La mort dans l’âme...

Apparemment un interlocuteur au bout de fil décrocha rapidement. Une conversation s’entamait entre les deux personnes, d’abord en espagnol, puis dans un idiolecte similaire que je ne savais vraiment décrypter. Plus les mots coulaient, plus je voyais croître une conviction que je ne savais élucider dans la tête du docteur, jusqu’à ce que je pus lire sur son visage un sourire sarcastiquement malicieux, une forme de légèreté pleine de condescendance qui avait balayé toute la circonspection qu’avait son regard dès son entrée. 

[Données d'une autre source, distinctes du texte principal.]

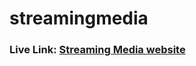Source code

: # streamingmedia
 <h3>Live Link: <a href="https://thiggin7.github.io/streamingmedia/">Streaming Media website</a></h3>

Son siège retourné fixait la fenêtre, et nous n'en voyons plus que le dossier d’où s’apercevait sa petite tête pleine de cheveux grisonnants. Leur dialogue était d’une convivialité que je soupçonnais moins intéressante pour la situation que nous souhaitions voir changer. 
Quand il termina l’homme se fit pivoter sa chaise pour nous faire une ordonnance sans dire mot. Je tentai de m’enquérir s’il lui prescrivait un médicament contre la tuberculose, il me répondit que cela ne serait important que s’il commençait à avoir des douleurs insupportables dans la poitrine et pour l’instant l’important était de soigner la toux.
-          Mais la toux, je veux bien que vous la soignez…mais la tuberculose si vous ne la soignez pas, cela peut causer des dégâts irréversibles dans le corps de cet homme. Ne le pensez-vous pas` ?
-          Tu n’es pas médecin, et ce n’est pas à toi de dire ce qu’il lui faut, me vociféra-t-il, sa maladie est encore bénigne, nous interviendrons que lorsqu’il sera nécessaire maintenant ce n’est encore qu’embryonnaire, pas la peine de nous alarmer.
-          C’est ça le serment d’Hippocrate en Espagne ? lui rétorquai-je la voix ferme et le visage glacial.
-          C’est que dit la loi sur la prise en charge sanitaire des immigrés que vous êtes, me dit-il en me jetant presque l’ordonnance qui glissa de la table pour s’affaler sur la petite moquette de son bureau.

Je la ramassai un peu désabusé. Comme sonné par un uppercut soudain. Nous n’étions que des laissés pour comptes dans ce pays où nous espérions survivre. Le danger de ne plus vivre n’était pas si loin comme nous l’avions pensé en quittant ces terres qui nous ont vu naître. La menace avait changé de forme : elle était insidieuse, espiègle, subtile, permanente, et n’importe qui de cette administration publique dans cet état, réputé de droit, nous l’appliquait dans une facilité déconcertante au nom du respect des instructions. Le mal s’était revêtu de la force de la loi et nos destins devenaient encore plus précaires qu’hier.